The practicality and accuracy of fracture mapping have been reported in a number of studies investigating scapula bone fractures, tibial plateau fractures, radial head fractures, and ulnar pulley articular fractures [21,22,23,24]. The radial fracture map developed in this current study can also be used to assess existing fracture classification systems. An accurate map of fracture fragments allows for optimal preoperative planning, which includes the selection of a suitable surgical approach and fixation constructs. The results presented in this study provide insight into fracture morphology, which can assist with fracture classification and the design of biomechanical studies, ultimately aiding treatment.
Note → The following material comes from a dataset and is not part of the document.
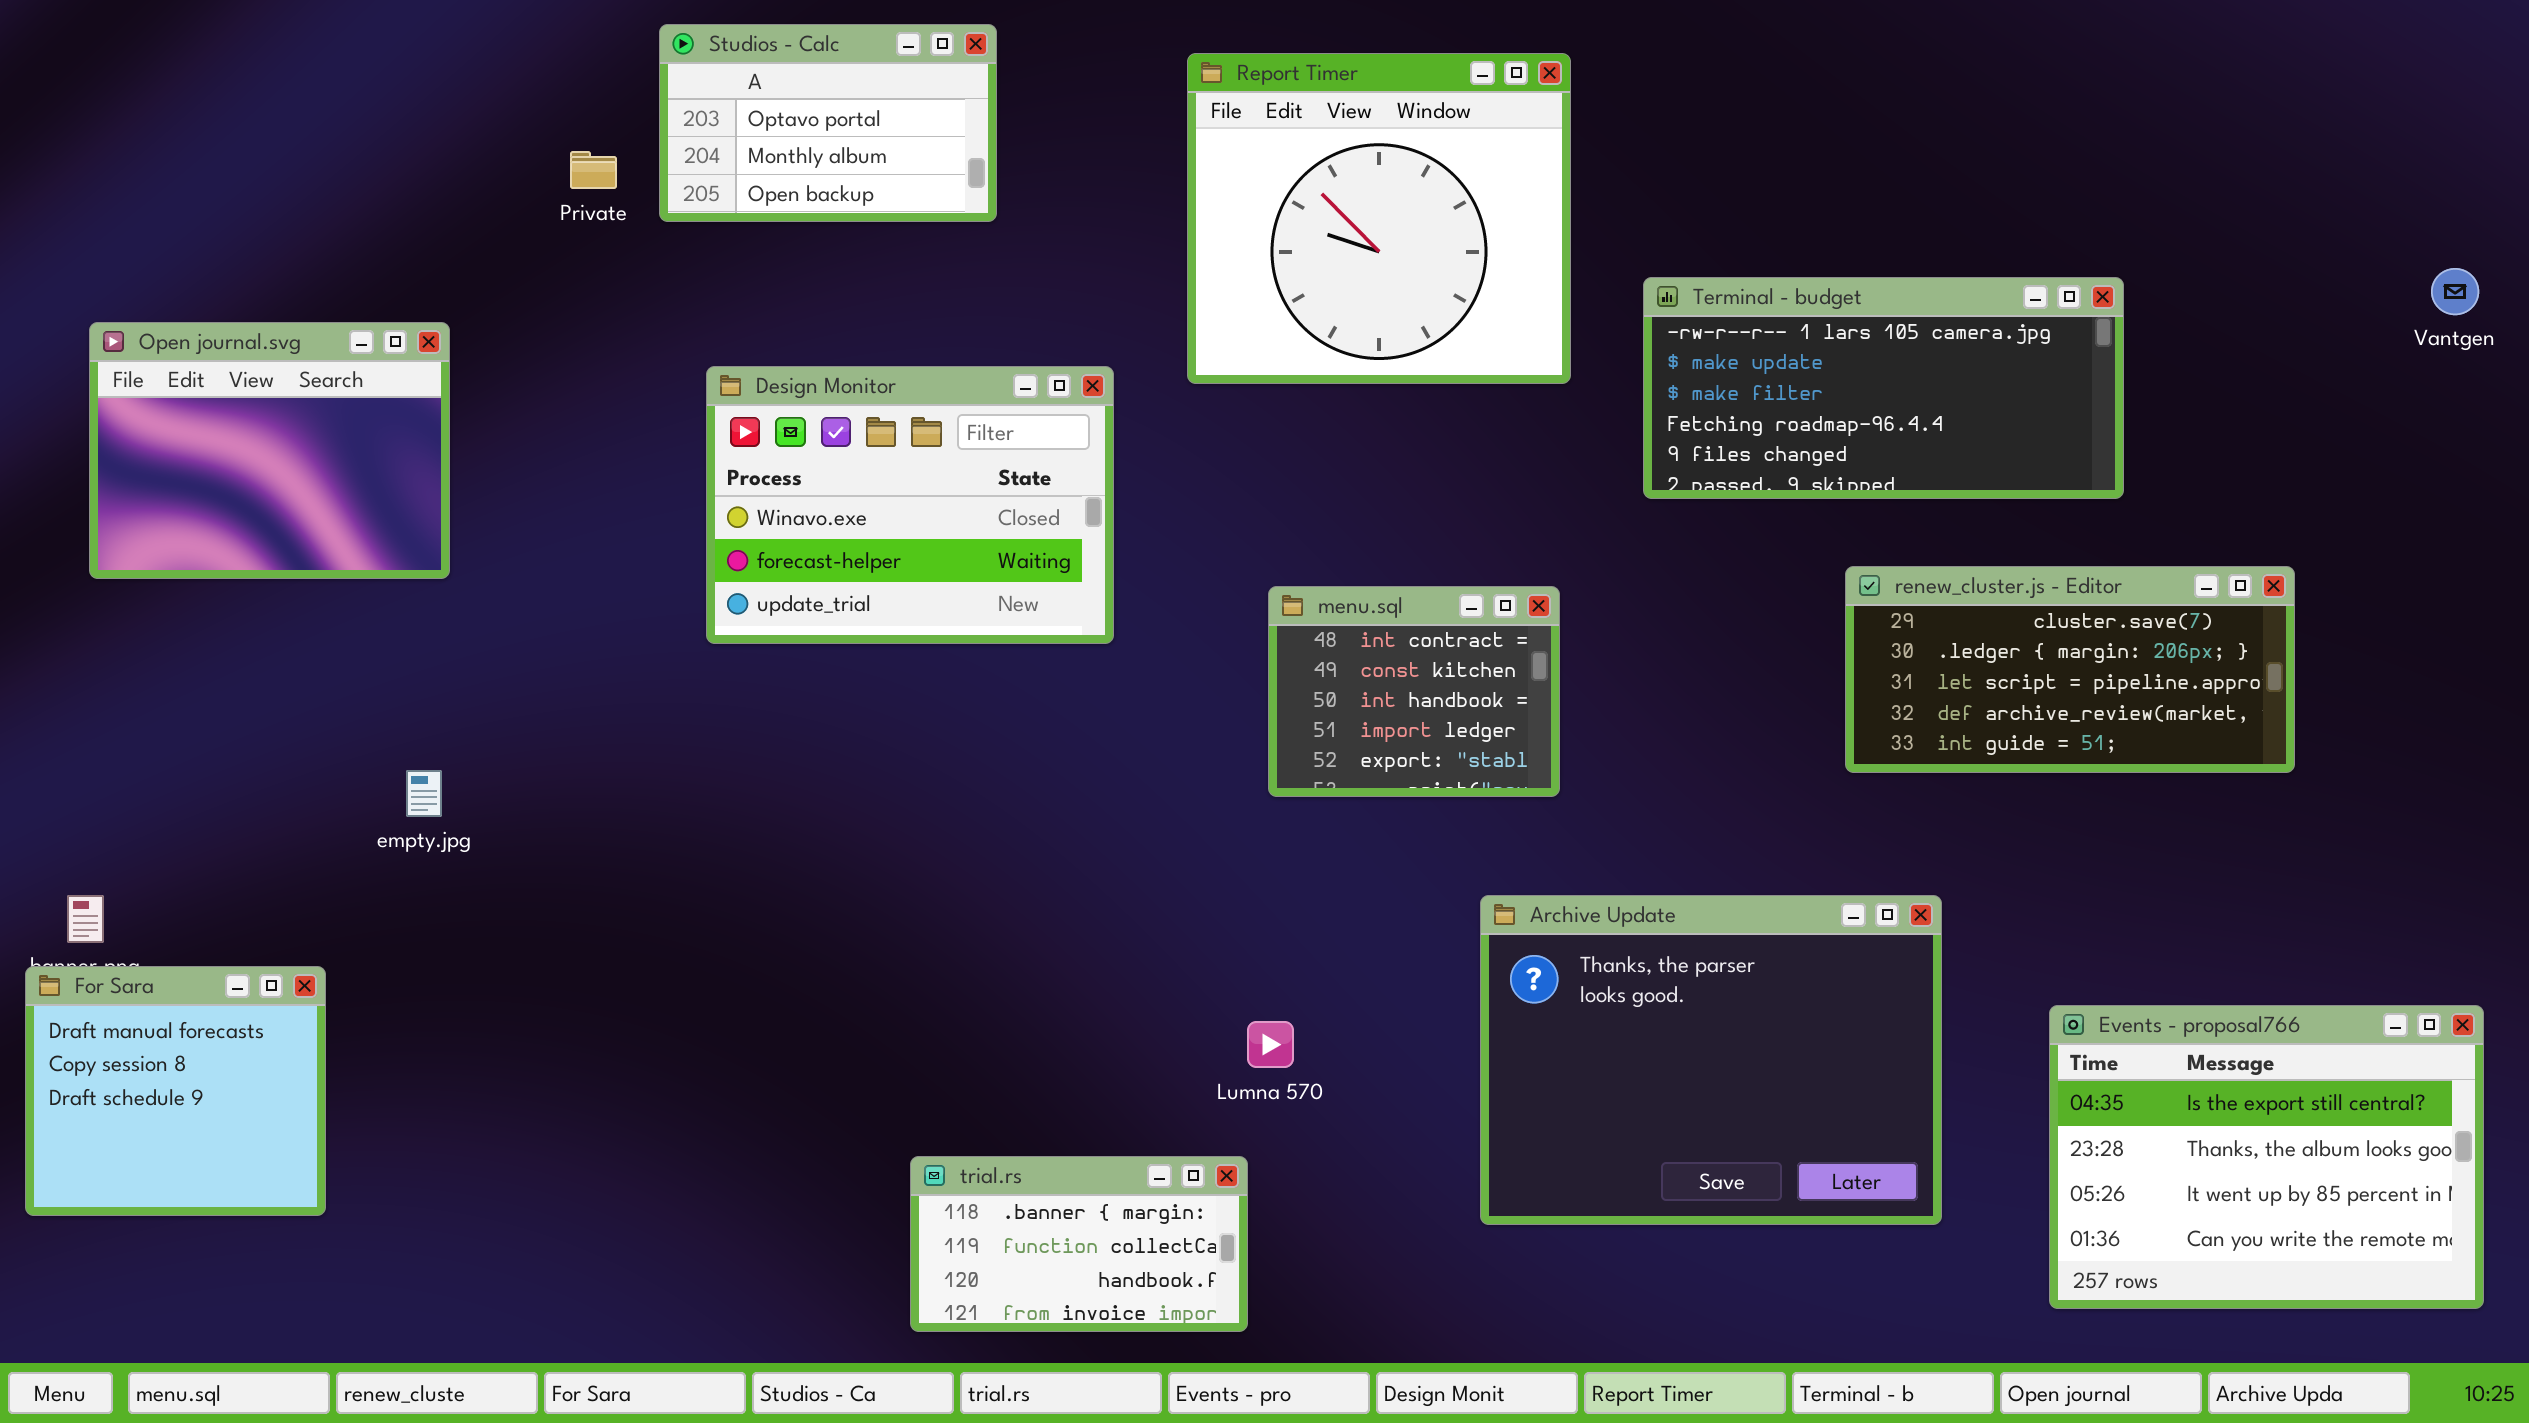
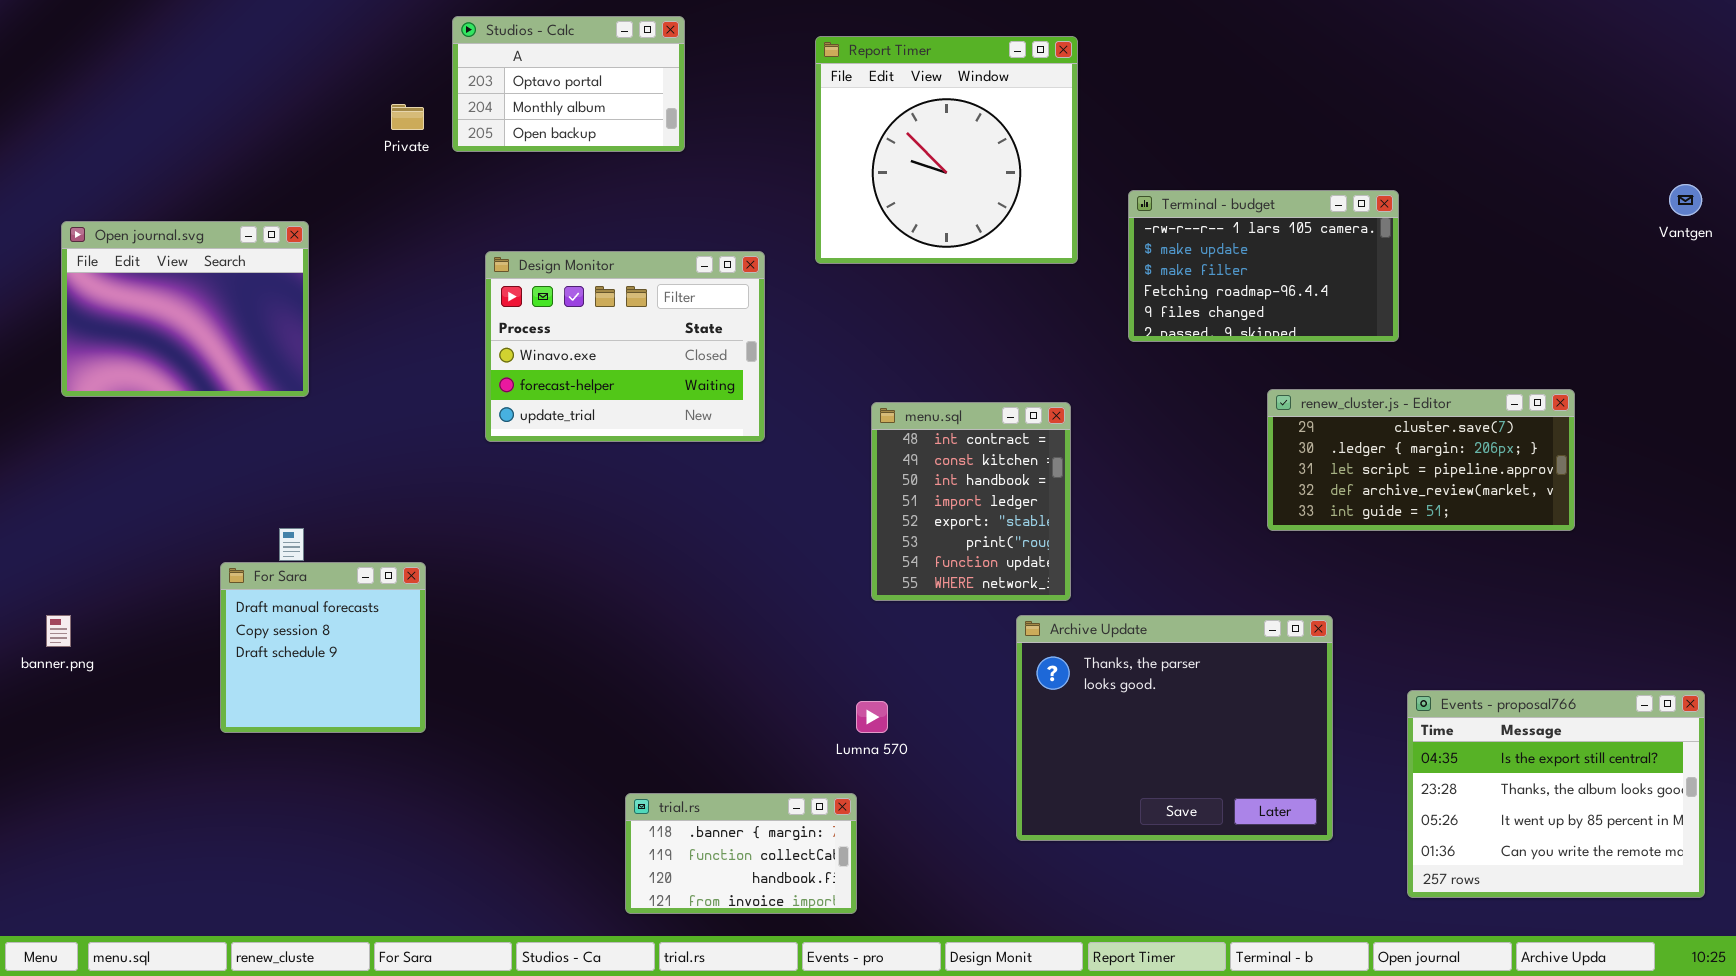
Terminal - budget: [1643,277,2124,499] -> [1128,190,1399,342], resized
menu.sql: [1268,586,1560,797] -> [871,402,1071,601], resized
For Sara: [25,966,326,1216] -> [220,562,426,733], moved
There are some limitations to this study that should be noted. The first is that the analysis was carried out retrospectively on patients recruited over a short period of time. The second is the patient study group was relatively small, which could have influenced the clinical outcomes. For example, the patients with C3.2 and C3.3 fractures were roughly 3 times older than the patients with C3.1 fractures. The reason is that the sample of C3.1 fractures was so small that the comparability of populations is weakened. Finally, the data was primarily sourced from CT images, so for more accurate results, this should be accessed through by a randomized clinical trial.

In conclusion, we believe that severely comminuted intra-articular (AO/OTA 23C3) distal radial fractures should be assessed using fracture mapping before beginning any invasive treatments. The traditional Melone’s concept is not suitable for characterizing all C3 fractures. The fracture comminution regions of the dorsal fragments should be fixed using a suitable angle and positioning of the screws or Kirschner wire so as to achieve a stable reduction.